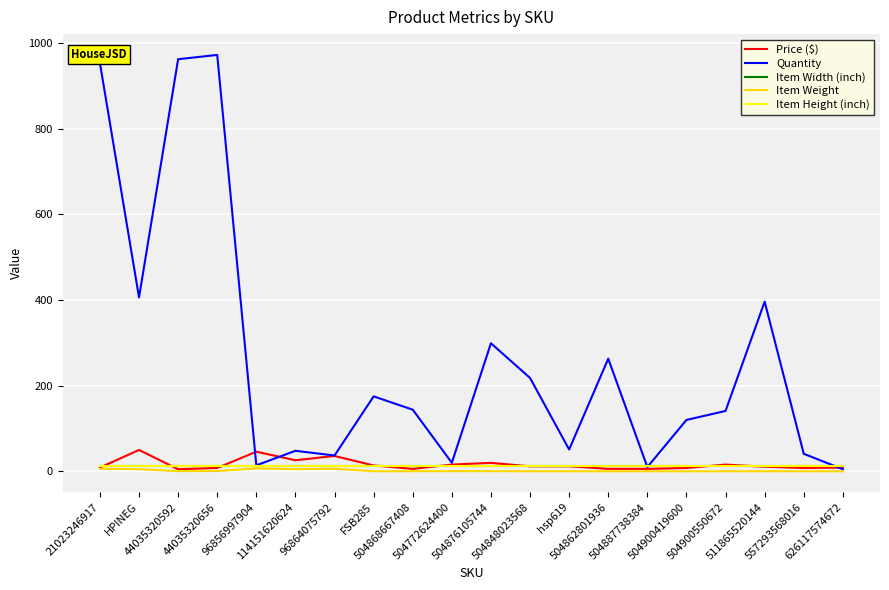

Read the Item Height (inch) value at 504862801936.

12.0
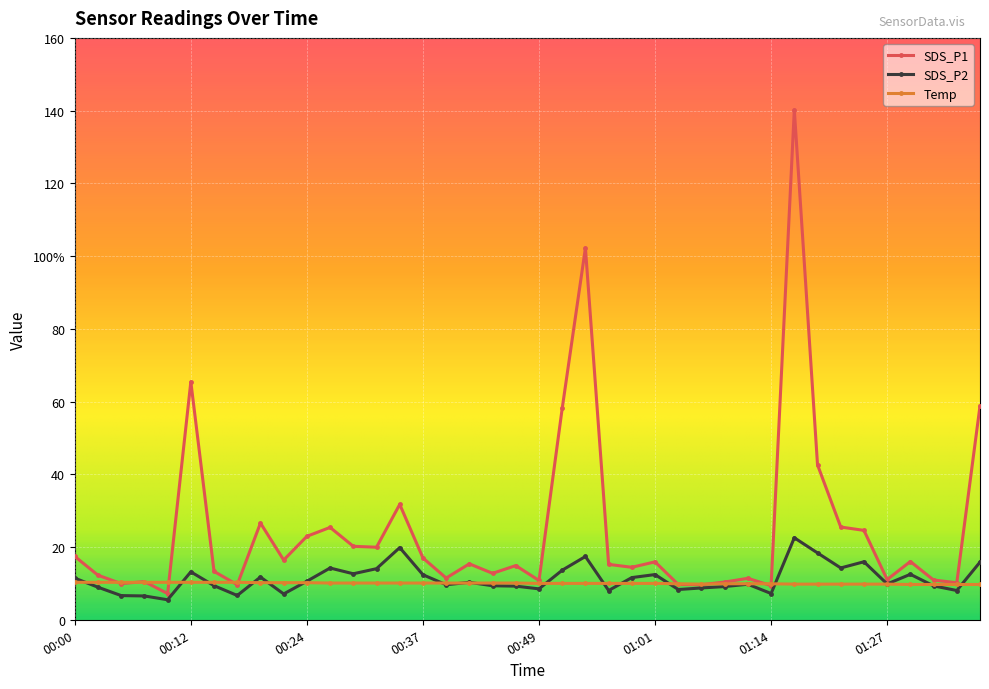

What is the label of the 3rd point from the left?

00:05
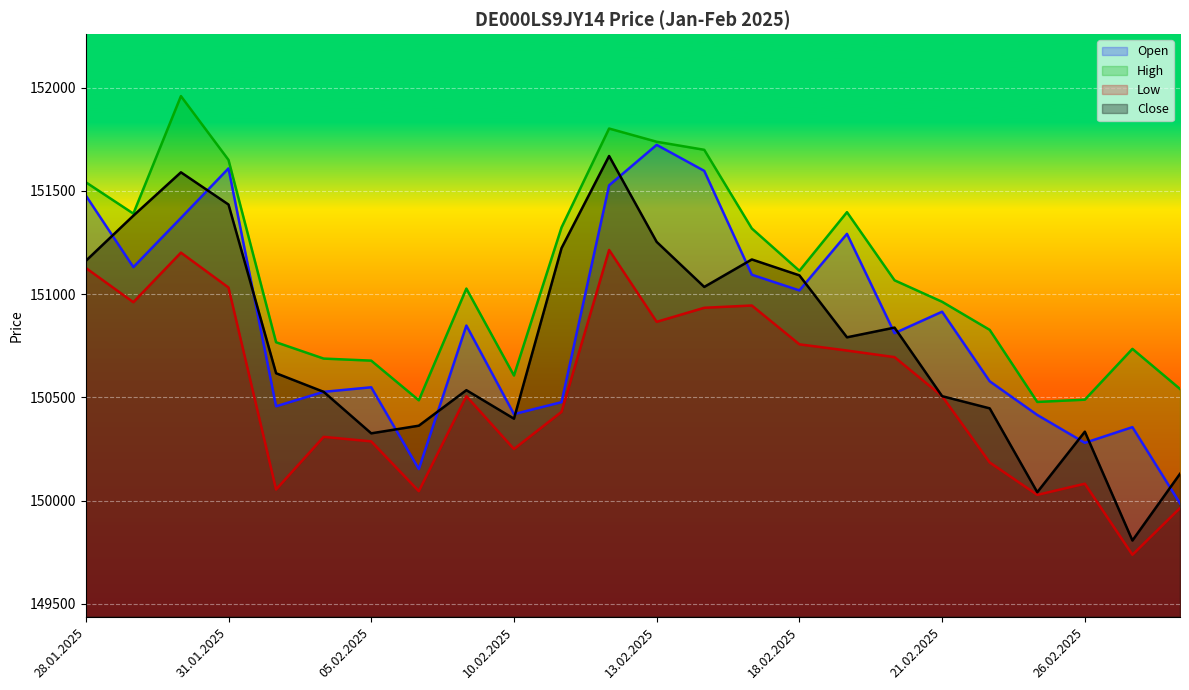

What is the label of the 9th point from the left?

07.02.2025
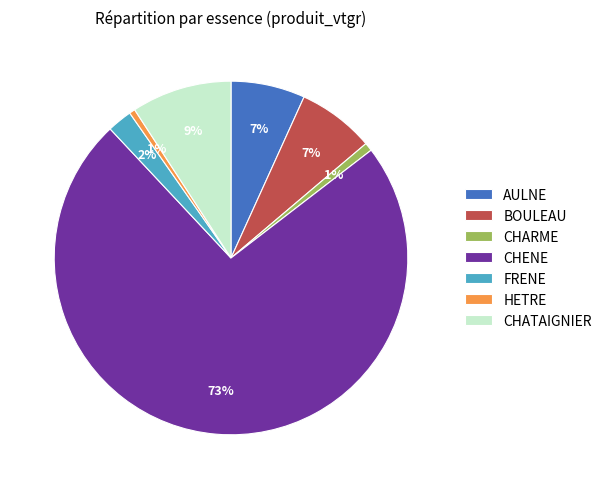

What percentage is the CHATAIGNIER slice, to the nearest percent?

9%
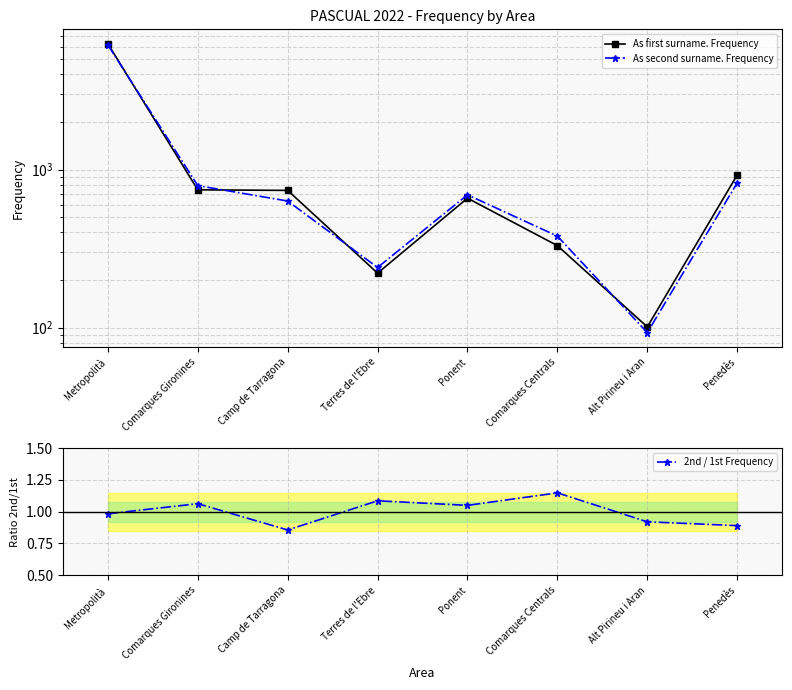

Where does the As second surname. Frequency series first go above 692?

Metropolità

+ + +

WHAT IS REQUIRED: Please rewrite the rows beginning at the line that contains "What is the label of the 9th" and continuing through the end of the rows, changing "point" to "marker" and keeping everything else the same. Leave out the pictures.

EXERCISE RESPONSE:
What is the label of the 9th marker from the left?

07.02.2025

What percentage is the CHATAIGNIER slice, to the nearest percent?

9%

Where does the As second surname. Frequency series first go above 692?

Metropolità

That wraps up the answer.